Click HERE to download our bulletin from Sunday, October 23, 2016.
Unplugged. There is a sense of transparency and honesty that comes when musical artists go back to the basics without modifying the sound or creating special effects. There is something neat about getting back to the basics; all natural, simple, pure.
Ours is a church that celebrates worship in song, unplugged. While the song leader’s voice is amplified to help everyone follow him, everyone else just sings. No guitars, no percussion and no keyboards.
To my knowledge, singing has rarely been a controversial topic because the Bible tells us to do it and singing holds the power to open the doors to our heart. We all know the sudden sensations we feel when we hear a certain song that reminds of us of a time in our lives; joyful and painful memories are triggered by certain tunes, taking us emotionally right back to the moment. Music connects to the heart!

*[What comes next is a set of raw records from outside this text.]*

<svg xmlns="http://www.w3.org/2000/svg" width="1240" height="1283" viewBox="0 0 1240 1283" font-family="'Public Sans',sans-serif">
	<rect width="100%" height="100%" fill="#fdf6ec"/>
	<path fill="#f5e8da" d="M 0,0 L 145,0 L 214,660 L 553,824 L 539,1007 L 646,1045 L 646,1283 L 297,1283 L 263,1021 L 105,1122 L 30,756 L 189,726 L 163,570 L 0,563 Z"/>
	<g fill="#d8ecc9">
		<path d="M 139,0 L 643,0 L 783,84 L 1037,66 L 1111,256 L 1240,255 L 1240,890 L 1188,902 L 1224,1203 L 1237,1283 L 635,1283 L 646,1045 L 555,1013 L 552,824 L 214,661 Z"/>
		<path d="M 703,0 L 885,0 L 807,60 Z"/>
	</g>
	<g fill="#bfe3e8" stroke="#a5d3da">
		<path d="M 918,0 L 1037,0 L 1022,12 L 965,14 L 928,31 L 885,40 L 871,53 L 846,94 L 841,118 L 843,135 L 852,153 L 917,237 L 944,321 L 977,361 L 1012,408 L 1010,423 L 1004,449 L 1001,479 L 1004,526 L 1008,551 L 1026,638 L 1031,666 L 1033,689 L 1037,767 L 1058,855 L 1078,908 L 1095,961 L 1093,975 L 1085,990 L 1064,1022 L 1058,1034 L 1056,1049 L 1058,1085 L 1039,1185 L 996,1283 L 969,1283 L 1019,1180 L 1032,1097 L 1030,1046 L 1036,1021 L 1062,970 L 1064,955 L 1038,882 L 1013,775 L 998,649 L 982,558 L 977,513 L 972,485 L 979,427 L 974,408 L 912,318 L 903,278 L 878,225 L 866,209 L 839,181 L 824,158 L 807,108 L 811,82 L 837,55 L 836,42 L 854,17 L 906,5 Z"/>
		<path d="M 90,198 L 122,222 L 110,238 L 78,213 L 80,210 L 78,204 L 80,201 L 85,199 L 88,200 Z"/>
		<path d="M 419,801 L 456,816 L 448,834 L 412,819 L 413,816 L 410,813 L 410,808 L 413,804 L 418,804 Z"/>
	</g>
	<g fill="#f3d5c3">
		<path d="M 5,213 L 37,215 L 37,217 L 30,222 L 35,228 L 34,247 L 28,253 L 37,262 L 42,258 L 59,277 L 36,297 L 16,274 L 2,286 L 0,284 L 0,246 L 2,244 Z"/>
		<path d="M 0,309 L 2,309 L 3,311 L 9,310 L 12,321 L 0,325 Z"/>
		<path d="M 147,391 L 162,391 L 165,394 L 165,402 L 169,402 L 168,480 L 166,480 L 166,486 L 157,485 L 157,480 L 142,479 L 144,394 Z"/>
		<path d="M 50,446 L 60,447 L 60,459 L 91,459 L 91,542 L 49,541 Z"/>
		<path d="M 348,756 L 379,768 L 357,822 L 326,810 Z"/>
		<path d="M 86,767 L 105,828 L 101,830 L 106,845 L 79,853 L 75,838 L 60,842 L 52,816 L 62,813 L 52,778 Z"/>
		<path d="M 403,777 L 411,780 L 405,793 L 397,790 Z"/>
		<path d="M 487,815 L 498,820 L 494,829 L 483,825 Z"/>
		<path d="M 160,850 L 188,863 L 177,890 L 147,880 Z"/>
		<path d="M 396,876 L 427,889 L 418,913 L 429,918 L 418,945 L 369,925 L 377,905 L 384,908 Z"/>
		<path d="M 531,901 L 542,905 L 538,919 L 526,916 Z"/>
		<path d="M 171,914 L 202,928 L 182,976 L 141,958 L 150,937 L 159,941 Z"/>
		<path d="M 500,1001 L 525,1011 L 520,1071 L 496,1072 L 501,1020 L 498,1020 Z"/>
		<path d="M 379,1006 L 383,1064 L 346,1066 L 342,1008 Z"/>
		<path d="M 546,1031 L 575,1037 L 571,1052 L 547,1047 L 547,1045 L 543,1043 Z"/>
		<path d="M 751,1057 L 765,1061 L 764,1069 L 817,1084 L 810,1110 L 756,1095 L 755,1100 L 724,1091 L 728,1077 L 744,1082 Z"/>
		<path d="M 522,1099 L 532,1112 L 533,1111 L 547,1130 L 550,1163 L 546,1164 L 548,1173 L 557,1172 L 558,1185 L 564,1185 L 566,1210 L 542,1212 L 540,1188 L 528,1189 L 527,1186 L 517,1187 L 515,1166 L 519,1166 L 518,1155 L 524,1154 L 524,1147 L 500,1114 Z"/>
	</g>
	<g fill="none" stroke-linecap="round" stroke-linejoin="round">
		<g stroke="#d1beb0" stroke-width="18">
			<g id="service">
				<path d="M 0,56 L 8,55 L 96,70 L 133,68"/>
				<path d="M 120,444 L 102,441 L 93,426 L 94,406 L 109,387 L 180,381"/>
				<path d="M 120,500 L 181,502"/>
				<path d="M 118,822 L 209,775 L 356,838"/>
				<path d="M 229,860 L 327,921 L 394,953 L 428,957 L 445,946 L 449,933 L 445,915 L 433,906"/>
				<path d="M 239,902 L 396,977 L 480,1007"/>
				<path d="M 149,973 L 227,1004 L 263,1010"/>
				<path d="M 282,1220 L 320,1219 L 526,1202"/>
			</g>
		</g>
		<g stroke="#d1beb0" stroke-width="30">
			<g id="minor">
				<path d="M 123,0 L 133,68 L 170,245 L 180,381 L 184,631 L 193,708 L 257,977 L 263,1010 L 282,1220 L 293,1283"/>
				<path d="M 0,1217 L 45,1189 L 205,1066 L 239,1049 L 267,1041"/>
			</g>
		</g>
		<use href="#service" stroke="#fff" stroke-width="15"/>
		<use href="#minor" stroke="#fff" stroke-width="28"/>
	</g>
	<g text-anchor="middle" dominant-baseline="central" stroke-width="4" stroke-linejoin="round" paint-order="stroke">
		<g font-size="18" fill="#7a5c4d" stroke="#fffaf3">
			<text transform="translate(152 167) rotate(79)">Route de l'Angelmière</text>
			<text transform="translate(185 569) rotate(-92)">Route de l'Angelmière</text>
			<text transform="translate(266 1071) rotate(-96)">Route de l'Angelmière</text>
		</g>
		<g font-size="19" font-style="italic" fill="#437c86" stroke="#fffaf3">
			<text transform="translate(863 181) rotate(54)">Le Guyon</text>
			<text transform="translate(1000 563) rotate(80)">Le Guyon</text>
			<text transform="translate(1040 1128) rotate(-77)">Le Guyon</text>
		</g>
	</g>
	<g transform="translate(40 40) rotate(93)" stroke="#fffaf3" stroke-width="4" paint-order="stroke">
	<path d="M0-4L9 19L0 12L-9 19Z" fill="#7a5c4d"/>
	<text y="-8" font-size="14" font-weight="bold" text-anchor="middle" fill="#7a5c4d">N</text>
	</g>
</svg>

Actually, singing serves several important purposes. For example, Paul tells the church in Colossae that it is an important part of coming together to teach one another, to express our gratitude to God and to release the emotions of the heart before our God.
15 Let the peace of Christ rule in your hearts, since as members of one body you were called to peace. And be thankful. 16 Let the message of Christ dwell among you richly as you teach and admonish one another with all wisdom through psalms, hymns, and songs from the Spirit, singing to God with gratitude in your hearts. 17 And whatever you do,whether in word or deed, do it all in the name of the Lord Jesus, giving thanks to God the Father through him. (Colossians 3:15-17, New International Version)

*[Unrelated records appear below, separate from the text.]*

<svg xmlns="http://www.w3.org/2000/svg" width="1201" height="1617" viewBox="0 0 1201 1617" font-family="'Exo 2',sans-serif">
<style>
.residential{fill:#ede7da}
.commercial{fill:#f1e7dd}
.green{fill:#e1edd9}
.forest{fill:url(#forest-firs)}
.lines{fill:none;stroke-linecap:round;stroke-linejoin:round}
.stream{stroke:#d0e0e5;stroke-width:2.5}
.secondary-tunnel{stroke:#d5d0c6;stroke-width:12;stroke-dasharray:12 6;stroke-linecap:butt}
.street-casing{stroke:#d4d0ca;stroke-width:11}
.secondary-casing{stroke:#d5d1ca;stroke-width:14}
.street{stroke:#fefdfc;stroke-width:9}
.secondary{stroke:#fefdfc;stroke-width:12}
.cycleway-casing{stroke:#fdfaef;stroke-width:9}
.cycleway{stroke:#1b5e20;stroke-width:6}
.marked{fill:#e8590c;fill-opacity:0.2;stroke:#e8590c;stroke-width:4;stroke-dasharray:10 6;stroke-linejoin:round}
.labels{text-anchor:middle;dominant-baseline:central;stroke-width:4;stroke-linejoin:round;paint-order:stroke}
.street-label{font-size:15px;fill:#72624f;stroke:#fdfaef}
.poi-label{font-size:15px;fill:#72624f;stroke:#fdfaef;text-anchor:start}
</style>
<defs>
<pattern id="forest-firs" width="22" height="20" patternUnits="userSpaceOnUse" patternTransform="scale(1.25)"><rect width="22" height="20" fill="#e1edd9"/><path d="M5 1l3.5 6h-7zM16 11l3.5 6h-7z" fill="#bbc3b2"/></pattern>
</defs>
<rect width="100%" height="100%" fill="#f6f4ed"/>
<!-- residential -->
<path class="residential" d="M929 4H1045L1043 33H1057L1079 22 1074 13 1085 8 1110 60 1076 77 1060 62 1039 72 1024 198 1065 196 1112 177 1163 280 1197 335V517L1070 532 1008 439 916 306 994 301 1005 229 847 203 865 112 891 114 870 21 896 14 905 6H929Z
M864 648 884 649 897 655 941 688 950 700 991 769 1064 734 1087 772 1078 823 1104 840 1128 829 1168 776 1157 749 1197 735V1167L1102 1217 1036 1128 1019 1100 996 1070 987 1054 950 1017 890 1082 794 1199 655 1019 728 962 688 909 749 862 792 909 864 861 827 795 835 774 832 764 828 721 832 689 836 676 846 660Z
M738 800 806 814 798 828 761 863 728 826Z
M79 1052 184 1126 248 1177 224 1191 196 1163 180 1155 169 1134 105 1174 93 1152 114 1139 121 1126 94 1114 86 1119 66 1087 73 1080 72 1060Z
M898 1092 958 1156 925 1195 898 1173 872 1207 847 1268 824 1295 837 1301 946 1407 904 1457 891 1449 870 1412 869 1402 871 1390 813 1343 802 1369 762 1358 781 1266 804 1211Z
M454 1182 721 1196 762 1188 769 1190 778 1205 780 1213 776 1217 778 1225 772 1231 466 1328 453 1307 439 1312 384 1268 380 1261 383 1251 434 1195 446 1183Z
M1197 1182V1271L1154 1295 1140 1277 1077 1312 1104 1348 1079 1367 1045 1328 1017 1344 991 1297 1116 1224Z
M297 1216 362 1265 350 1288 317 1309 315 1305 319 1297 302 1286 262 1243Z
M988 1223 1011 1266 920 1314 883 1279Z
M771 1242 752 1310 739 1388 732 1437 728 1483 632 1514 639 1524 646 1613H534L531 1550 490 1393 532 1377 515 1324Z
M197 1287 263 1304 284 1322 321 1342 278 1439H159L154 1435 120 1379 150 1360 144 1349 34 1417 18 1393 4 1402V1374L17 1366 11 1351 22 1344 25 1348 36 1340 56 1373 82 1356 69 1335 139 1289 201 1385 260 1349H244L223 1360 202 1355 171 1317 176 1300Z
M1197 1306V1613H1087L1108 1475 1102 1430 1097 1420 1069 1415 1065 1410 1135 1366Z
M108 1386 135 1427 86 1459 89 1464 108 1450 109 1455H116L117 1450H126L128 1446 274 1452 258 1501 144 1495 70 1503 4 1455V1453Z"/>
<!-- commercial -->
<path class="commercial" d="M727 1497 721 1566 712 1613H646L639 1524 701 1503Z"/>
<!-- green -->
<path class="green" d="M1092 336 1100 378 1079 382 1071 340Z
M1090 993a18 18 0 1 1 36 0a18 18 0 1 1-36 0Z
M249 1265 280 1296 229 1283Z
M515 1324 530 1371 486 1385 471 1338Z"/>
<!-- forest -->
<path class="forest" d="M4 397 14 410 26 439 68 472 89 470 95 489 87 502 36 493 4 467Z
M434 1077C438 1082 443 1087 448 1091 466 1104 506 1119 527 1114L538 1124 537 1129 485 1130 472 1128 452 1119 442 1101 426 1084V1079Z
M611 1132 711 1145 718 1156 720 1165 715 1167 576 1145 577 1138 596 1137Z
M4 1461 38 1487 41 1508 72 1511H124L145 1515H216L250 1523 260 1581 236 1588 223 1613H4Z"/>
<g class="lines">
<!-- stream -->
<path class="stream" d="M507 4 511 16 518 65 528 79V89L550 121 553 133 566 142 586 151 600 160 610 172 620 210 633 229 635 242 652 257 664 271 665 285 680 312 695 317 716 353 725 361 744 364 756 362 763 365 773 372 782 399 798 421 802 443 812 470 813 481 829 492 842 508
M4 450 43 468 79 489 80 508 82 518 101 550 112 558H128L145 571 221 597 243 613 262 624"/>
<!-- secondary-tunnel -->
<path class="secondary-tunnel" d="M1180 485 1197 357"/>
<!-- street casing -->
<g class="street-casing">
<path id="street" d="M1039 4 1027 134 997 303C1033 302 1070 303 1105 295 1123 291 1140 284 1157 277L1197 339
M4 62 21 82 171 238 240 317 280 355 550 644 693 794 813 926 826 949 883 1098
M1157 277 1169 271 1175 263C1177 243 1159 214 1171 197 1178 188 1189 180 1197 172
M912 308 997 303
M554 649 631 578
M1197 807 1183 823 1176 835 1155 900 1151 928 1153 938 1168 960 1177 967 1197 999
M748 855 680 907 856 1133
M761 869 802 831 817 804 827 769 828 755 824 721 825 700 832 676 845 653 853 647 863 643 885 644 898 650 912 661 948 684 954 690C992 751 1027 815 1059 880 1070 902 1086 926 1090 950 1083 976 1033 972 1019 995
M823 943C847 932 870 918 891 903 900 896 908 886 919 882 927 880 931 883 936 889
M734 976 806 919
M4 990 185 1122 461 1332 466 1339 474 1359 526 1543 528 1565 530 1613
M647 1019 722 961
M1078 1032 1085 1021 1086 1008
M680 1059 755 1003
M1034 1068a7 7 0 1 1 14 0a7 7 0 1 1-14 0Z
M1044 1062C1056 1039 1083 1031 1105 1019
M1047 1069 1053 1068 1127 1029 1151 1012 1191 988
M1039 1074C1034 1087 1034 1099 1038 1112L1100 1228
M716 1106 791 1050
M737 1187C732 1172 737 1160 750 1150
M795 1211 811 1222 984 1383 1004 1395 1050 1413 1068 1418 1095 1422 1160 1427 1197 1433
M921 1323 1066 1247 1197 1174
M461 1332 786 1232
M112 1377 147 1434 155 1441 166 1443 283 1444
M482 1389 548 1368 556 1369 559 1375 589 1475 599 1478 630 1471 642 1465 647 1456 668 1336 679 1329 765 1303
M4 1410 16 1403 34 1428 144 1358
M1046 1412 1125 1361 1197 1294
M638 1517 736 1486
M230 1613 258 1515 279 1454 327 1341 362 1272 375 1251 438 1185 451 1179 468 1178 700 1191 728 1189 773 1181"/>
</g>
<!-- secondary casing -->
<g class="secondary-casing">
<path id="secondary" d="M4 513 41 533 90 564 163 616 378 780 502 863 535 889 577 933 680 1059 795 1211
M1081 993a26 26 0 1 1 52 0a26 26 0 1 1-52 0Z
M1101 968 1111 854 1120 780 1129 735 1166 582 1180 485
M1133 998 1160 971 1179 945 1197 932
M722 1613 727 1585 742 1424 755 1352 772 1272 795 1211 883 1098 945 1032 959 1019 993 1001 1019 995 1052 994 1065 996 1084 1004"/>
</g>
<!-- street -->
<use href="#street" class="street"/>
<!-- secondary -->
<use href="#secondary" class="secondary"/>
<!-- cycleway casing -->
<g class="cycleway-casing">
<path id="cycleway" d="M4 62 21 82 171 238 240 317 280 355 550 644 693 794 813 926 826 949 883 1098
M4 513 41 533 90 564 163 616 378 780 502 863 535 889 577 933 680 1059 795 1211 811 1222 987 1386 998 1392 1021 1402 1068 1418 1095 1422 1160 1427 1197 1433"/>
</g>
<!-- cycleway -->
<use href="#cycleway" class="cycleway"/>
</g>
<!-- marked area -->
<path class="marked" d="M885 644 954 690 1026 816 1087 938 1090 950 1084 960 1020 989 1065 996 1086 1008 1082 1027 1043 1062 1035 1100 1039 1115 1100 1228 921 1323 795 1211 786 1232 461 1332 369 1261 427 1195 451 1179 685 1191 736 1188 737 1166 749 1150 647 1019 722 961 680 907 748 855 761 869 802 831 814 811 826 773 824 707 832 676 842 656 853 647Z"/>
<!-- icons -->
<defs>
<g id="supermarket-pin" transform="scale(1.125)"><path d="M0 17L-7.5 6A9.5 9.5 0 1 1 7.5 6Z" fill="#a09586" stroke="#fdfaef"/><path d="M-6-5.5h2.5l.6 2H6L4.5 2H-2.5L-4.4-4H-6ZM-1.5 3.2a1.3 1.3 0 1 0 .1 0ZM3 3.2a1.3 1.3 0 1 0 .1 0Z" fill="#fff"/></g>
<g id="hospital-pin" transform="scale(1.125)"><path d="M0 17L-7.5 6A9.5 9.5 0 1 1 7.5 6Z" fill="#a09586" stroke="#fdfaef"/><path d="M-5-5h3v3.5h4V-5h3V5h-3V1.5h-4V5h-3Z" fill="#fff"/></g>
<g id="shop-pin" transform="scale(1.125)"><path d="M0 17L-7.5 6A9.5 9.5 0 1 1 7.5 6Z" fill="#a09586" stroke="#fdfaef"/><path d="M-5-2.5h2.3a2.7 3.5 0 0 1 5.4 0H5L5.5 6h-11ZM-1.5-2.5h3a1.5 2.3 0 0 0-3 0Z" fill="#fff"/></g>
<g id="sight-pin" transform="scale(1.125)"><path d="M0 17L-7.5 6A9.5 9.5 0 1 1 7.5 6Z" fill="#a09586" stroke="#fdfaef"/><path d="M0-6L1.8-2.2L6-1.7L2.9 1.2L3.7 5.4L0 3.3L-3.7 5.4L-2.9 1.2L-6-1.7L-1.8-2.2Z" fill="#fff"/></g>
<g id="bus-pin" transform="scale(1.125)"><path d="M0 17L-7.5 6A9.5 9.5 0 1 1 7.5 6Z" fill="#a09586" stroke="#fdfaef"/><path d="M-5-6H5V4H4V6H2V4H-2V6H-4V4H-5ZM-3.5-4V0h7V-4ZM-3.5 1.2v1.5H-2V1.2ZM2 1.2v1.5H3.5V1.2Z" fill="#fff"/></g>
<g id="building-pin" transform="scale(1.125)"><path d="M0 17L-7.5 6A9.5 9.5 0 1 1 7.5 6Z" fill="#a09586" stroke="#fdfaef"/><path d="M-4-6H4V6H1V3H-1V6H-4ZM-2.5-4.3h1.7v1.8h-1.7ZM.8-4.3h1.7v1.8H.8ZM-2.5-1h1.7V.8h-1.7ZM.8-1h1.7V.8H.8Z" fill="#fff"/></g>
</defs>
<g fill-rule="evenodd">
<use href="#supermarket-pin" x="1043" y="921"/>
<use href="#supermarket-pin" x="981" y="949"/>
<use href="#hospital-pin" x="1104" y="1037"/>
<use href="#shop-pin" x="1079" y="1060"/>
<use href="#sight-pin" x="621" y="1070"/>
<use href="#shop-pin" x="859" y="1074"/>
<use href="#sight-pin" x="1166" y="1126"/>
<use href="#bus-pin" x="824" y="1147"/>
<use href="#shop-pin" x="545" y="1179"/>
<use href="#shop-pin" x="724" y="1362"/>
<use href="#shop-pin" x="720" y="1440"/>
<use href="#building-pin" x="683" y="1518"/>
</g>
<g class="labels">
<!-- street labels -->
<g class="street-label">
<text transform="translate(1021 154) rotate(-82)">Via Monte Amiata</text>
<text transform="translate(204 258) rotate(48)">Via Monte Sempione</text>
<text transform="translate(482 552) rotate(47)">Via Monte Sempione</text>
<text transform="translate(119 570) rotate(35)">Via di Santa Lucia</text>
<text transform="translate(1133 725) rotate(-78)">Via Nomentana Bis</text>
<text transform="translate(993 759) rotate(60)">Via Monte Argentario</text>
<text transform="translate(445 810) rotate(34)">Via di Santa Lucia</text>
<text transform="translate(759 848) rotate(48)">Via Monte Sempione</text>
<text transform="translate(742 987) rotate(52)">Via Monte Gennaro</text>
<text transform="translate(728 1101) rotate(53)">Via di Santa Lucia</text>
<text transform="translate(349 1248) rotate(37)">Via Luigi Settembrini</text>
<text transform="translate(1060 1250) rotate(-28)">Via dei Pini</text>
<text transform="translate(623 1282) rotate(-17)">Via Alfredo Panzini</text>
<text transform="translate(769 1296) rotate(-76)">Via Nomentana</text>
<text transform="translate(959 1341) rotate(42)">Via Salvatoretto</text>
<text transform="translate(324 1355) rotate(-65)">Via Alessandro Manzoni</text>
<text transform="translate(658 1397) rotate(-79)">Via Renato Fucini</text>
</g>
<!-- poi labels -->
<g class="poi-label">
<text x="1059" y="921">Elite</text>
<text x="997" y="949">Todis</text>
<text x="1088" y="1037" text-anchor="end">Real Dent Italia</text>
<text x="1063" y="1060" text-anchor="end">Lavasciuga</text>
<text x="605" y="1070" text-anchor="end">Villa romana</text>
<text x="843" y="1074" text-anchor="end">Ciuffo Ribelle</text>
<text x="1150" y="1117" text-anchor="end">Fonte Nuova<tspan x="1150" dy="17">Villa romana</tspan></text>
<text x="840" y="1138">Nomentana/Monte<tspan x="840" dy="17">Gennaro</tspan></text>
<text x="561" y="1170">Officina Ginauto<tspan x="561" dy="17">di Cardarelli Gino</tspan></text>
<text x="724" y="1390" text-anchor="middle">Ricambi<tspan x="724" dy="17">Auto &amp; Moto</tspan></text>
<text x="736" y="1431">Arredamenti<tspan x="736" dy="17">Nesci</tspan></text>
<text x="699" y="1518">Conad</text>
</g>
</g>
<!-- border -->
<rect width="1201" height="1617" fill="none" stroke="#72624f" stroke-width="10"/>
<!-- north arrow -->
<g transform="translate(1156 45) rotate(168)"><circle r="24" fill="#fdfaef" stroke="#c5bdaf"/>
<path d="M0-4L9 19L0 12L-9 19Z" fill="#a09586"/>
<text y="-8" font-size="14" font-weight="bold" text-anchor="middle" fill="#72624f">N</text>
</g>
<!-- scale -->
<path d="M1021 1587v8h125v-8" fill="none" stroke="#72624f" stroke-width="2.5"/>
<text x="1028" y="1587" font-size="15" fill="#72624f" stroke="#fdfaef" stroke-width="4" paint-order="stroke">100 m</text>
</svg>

Paul’s letter to the church in Ephesus stresses the importance of being filled with the Spirit, singing to one another as well as connecting our hearts to God in a spirit of thanksgiving:
18 Do not get drunk on wine, which leads to debauchery. Instead, be filled with the Spirit, 19 speaking to one another with psalms, hymns, and songs from the Spirit. Sing and make music from your heart to the Lord,20 always giving thanks to God the Father for everything, in the name of our Lord Jesus Christ. (Ephesians 5:18-20, New International Version)
So, we sing. Sometimes it is not too pretty to the ear because there are no qualifiers about whether or not anyone can carry a tune or keep in time. When I asked a sister who is hearing impaired how she sings she immediately answered, in sign, “With my heart!”
We simply choose to go unplugged when we sing together. Why? Because singing is a matter of the heart; all natural, simple, pure. We ‘unplug’ so our hearts can ‘plug in’ to God and one another with songs of the heart. Of course, there are many other ways for us to do this such as prayer, reflecting and meditating upon God’s word, caring for one another, sharing in communion, listening to contemporary Christian music and more. Singing just taps into God’s Spirit as He cries out with our own spirits: “Glory!”
Sometimes we have conversations about whether to sing the old songs or the new; so we try to sing both. Plus, when we gather together we can spontaneously choose songs that reinforce the teaching, reading and prayers. No practice, no rehearsals; just sing with all of our hearts.
Keith Lancaster, the founder of the a cappella vocal singing group, Acappella, has some great things to say about singing:
Years ago I sat in front of a brother who obviously could not hold a tune but who sang out as though he were the star performer on an opera stage. Initially, I felt slightly annoyed until I asked myself, “I wonder what God is hearing?”
That question changed everything for me because I knew the answer: God’s listening to his heart!
When we contemplate what Jesus requires for His followers, humility is a key concept that underlies every aspect of our faith and hope. For example, consider the following, personal questions:
Is it possible to have confidence in what I know, to be secure in my salvation and to know the truth without it effecting how I see other people who may disagree with me, who believe differently than me or who do not understand the truths the same way that I understand them….and not judge whether or not they are right or wrong, saved or lost, thinking clearly or thinking poorly?
This was the challenge of the Pharisee (last week’s lesson: Luke 18:9-14) and, Jesus tells us that even though he was confident that he did the right things in the right ways for the right reasons he was still not justified before God.
Who was justified?
The tax collector who probably did not keep the law as carefully as the Pharisee and who realized that he had nothing to which to point that he could offer in order to be justified. “God, have mercy on me, a sinner” was his simple plea. Jesus tells us that he was the one who was justified, not the Pharisee.
When Jesus said “I am the way and the truth and the life. No one comes to the Father except through me” He meant it. I am not justified by the blood of Christ AND anything! No one is.
The works that we do are the fruit of what God does in us through the blood of Jesus Christ. We do not judge the world by the fruit we bear but by the one who rescued us when we were helpless to save ourselves. We do not justify ourselves before God by the good He has done in us but in the fact that the blood of Christ cleanses us from all of our sin. This is our only plea. “For,” Jesus says, “all those who exalt themselves will be humbled, and those who humble themselves will be exalted. (Luke 18:14).
Today we will review last week’s lesson on humbling ourselves before God and talk about what true humility before God looks like. Jesus says it’s innocent, trusting and simply dependent, just like little children.